- Problem requirements
Exactly the lines from the line that has "thumb mcp: (243, 268)" through the final line below are to be retyped, and the pictures are not.

- Excerpted records
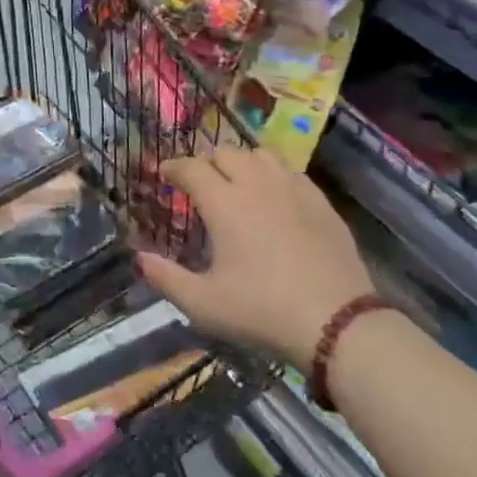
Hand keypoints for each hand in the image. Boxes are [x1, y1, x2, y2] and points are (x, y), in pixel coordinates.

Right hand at [138, 146, 374, 367]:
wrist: (337, 323)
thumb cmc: (261, 311)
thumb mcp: (203, 304)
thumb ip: (166, 278)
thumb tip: (139, 258)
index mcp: (224, 203)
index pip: (191, 167)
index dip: (173, 167)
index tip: (163, 174)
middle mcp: (256, 185)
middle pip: (226, 153)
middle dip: (207, 162)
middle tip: (199, 182)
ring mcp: (293, 190)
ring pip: (261, 155)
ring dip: (242, 162)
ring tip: (237, 182)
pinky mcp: (321, 203)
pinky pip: (292, 172)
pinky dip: (274, 175)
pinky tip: (275, 196)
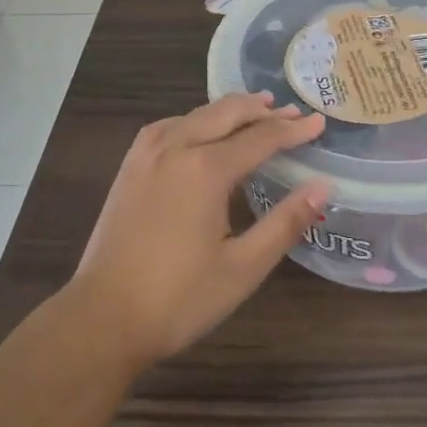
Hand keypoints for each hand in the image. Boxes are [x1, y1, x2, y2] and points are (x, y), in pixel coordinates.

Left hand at [68, 93, 328, 369]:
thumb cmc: (179, 299)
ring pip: (196, 114)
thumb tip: (323, 187)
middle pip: (226, 113)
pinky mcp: (130, 165)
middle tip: (291, 111)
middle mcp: (176, 147)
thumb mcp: (243, 268)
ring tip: (255, 110)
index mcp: (206, 169)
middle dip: (262, 110)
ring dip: (229, 110)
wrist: (103, 317)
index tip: (318, 123)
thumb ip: (285, 222)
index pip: (260, 138)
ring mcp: (148, 153)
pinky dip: (196, 118)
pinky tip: (200, 128)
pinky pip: (170, 125)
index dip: (292, 130)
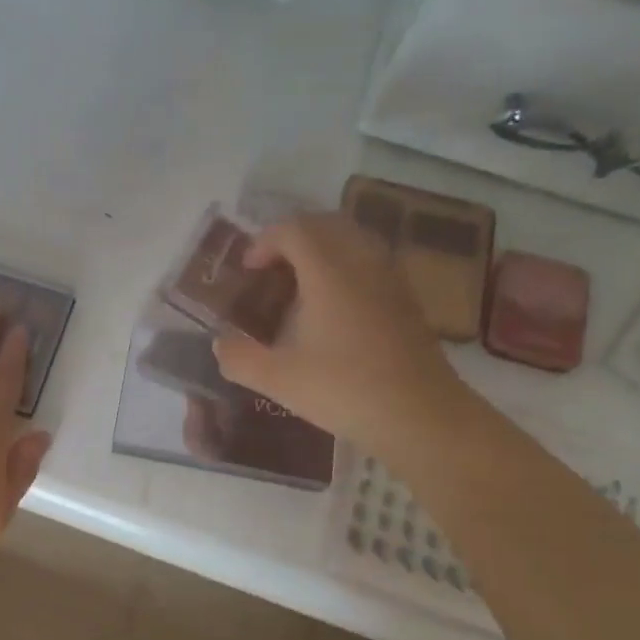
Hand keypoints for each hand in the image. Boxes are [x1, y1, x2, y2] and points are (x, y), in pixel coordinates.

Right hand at [213, 213, 467, 464]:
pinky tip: (335, 307)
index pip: (294, 230)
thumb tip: (220, 344)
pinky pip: (372, 263)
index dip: (264, 241)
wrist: (419, 415)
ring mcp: (390, 280)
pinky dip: (347, 268)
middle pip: (327, 224)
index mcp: (328, 272)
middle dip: (293, 237)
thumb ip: (239, 358)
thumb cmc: (343, 390)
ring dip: (323, 250)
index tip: (247, 269)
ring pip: (354, 241)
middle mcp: (362, 264)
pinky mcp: (407, 301)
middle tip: (271, 267)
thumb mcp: (278, 379)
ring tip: (301, 283)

- Written response
thumb mcp: (243, 268)
ring tip: (255, 110)
index mcp: (206, 169)
middle dip: (262, 110)
ring dip: (229, 110)
wrist: (103, 317)
index tip: (318, 123)
thumb ip: (285, 222)
index pip: (260, 138)
ring mcp: (148, 153)
pinky dip: (196, 118)
pinky tip: (200, 128)
pinky pip: (170, 125)
index dip: (292, 130)
Hand keypoints for each hand in the image. Boxes are [x1, y1, x2, y2] and points are (x, y), in pixel coordinates.

Right hand at [213, 213, 467, 464]:
pinky tip: (335, 307)
index pip: (294, 230)
thumb tip: (220, 344)
pinky pip: (372, 263)
index dip: (264, 241)
wrist: (419, 415)
ring mcp: (390, 280)
pinky dip: (347, 268)
middle pip: (327, 224)
index mcp: (328, 272)
middle dip: (293, 237)
thumb ip: (239, 358)
thumb cmc: (343, 390)
ring dip: (323, 250)
index tip: (247, 269)
ring pip: (354, 241)
middle mcp: (362, 264)
pinky mcp: (407, 301)
middle tip: (271, 267)
thumb mcp: (278, 379)
ring tip: (301, 283)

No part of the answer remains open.